Venus physique, contenant deux dissertations, l´une, sur l´origine des hommes et des animaux: et l´autre, sur l´origine des noirs.
A la Haye, Jean Martin Husson, 1746.

Second edition of this important book in the development of the theories of sexual generation, substantially anticipating the ideas of Darwin, Mendel and de Vries appearing over a century later. Stirred up by the appearance in Paris of a “White Negro” (a young African albino) Maupertuis began his researches on generation and heredity and in 1744 he anonymously published a little book entitled Dissertation physique a l’occasion du negre blanc. When a new edition appeared in the following year the title was changed to Venus physique. It had a second part added and was revised with more fully analyzed arguments against the then dominant biological theory of the preformation of the embryo. Maupertuis convincingly argued that the embryo could not be preformed, either in the egg or in the animalcule (spermatozoon), since hereditary characteristics could be passed down equally through the male or the female parent. Both works were published anonymously to avoid repercussions from Church authorities. Of particular interest is that Maupertuis in this book for the first time in the history of embryology draws a parallel between processes in living beings and those of the foetus and that of the 'Arbor Dianæ´– that is '”when one mixes silver and spirits of nitre with mercury and water, the particles of these substances come together themselves to form a vegetation so like a tree that it has been impossible to refuse it the name.” The 'Arbor Dianæ’ played a great part in the embryological controversies of the eighteenth century. It was a natural phenomenon quite unexplained by the chemists of the time. We know that its formation is a simpler process than anything which occurs in the developing embryo, but the growth of knowledge has made it undeniably clear that the same forces which operate in the formation of the 'Arbor Dianæ’ are at work also in the developing embryo” (Needham). By this remarkable observation Maupertuis may be said to be a prophetic precursor of the discovery of the molecular structure of DNA (1953) and its genetical implications. A Swedish edition was published in 1784 and an English, The Earthly Venus, was published in New York in 1966(!).

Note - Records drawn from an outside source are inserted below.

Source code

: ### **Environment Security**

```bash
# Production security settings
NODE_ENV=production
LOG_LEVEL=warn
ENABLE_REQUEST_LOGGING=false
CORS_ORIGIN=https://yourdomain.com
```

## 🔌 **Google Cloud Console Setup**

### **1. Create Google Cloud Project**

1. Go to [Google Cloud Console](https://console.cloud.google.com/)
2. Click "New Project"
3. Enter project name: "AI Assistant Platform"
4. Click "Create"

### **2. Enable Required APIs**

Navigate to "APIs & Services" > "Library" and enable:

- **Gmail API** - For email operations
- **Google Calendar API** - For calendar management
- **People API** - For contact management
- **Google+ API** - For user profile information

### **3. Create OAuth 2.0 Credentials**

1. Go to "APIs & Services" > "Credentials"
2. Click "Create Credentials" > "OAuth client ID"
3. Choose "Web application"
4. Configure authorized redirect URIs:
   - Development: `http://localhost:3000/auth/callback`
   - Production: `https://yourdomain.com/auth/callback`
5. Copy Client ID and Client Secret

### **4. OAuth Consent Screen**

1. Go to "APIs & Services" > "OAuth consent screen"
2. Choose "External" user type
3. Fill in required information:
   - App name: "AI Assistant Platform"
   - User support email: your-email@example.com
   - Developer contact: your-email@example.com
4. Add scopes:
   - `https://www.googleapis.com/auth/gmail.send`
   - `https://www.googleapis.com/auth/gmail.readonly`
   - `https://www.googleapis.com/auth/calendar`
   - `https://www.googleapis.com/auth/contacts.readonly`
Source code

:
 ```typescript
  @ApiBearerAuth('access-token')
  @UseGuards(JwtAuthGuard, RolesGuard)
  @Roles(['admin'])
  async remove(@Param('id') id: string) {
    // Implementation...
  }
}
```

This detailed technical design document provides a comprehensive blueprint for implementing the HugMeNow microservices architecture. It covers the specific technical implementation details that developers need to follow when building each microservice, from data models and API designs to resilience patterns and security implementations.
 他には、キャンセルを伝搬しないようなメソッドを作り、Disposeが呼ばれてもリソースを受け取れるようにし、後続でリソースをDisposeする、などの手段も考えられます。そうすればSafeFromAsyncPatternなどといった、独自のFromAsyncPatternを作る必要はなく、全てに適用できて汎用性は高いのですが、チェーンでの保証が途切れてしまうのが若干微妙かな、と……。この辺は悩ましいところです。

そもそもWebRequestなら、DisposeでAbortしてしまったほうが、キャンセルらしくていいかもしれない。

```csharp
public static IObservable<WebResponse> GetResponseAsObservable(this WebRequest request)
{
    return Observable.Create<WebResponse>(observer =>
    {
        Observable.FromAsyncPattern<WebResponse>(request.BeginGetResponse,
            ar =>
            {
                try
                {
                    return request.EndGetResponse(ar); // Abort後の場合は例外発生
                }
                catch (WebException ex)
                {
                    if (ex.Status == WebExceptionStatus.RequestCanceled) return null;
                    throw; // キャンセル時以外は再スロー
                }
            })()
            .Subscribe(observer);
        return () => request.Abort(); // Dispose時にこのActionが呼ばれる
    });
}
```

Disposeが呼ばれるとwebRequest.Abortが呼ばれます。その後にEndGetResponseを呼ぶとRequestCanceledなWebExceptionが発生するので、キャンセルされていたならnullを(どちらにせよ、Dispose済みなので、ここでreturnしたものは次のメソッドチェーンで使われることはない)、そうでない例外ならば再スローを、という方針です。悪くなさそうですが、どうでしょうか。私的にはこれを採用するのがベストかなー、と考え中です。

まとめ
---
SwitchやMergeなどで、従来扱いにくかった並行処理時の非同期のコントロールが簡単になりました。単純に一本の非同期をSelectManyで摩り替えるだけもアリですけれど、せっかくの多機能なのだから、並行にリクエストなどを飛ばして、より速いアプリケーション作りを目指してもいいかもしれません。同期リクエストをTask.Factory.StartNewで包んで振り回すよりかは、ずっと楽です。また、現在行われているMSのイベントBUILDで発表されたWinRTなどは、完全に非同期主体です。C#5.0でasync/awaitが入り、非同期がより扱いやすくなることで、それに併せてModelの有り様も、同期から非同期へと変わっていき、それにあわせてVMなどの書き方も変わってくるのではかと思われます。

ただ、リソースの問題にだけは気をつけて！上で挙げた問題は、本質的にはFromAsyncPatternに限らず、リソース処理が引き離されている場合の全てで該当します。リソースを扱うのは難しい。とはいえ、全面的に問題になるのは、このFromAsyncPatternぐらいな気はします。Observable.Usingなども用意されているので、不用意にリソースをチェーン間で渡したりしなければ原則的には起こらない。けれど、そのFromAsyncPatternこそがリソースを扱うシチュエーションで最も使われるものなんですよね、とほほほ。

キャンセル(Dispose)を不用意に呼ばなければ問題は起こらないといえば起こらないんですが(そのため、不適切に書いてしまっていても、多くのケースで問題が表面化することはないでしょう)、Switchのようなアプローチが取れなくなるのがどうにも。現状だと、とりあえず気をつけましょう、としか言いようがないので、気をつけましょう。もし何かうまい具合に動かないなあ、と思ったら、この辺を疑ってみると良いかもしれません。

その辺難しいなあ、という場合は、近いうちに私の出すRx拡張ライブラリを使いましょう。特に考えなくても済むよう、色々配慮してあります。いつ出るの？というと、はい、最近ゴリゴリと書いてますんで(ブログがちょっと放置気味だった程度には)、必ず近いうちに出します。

Collation: Pp. (8), Dissertation physique a l´occasion du negre blanc: pp 1-110, Second Partie: Dissertation sur l´origine des noirs: pp (2), 113-152, Table des matieres: pp 153-168.

Binding: Untrimmed in original grey-paper boards.

Provenance: David Schultz (1732-1823; ennobled von Schultzenheim).

References: Garrison & Morton, 215.1 (1744 ed.), 215.2 ( 1745 ed.); Heirs of Hippocrates, 847 (1845 ed.); Norman, 1459 (1744 ed.), 1460 (1745 ed.); Osler 3349 (1744 ed.), 3350 (1745 ed.); Wellcome IV, p. 175; Needham, A History of Embryology, 2nd ed. (1959), pp 218-220; DSB, IX, 186-89; Cole, Early Theories of Sexual Generation, pp 93-94. 174-75; B. Glass 'Maupertuis, Pioneer of Genetics and and Evolution’ in Glass (ed.) Forerunners of Darwin 1745-1859 (1959); Hagelin, The Womans Booke, p 109. Waller 6354 (1745 ed.), 6355 (this ed.).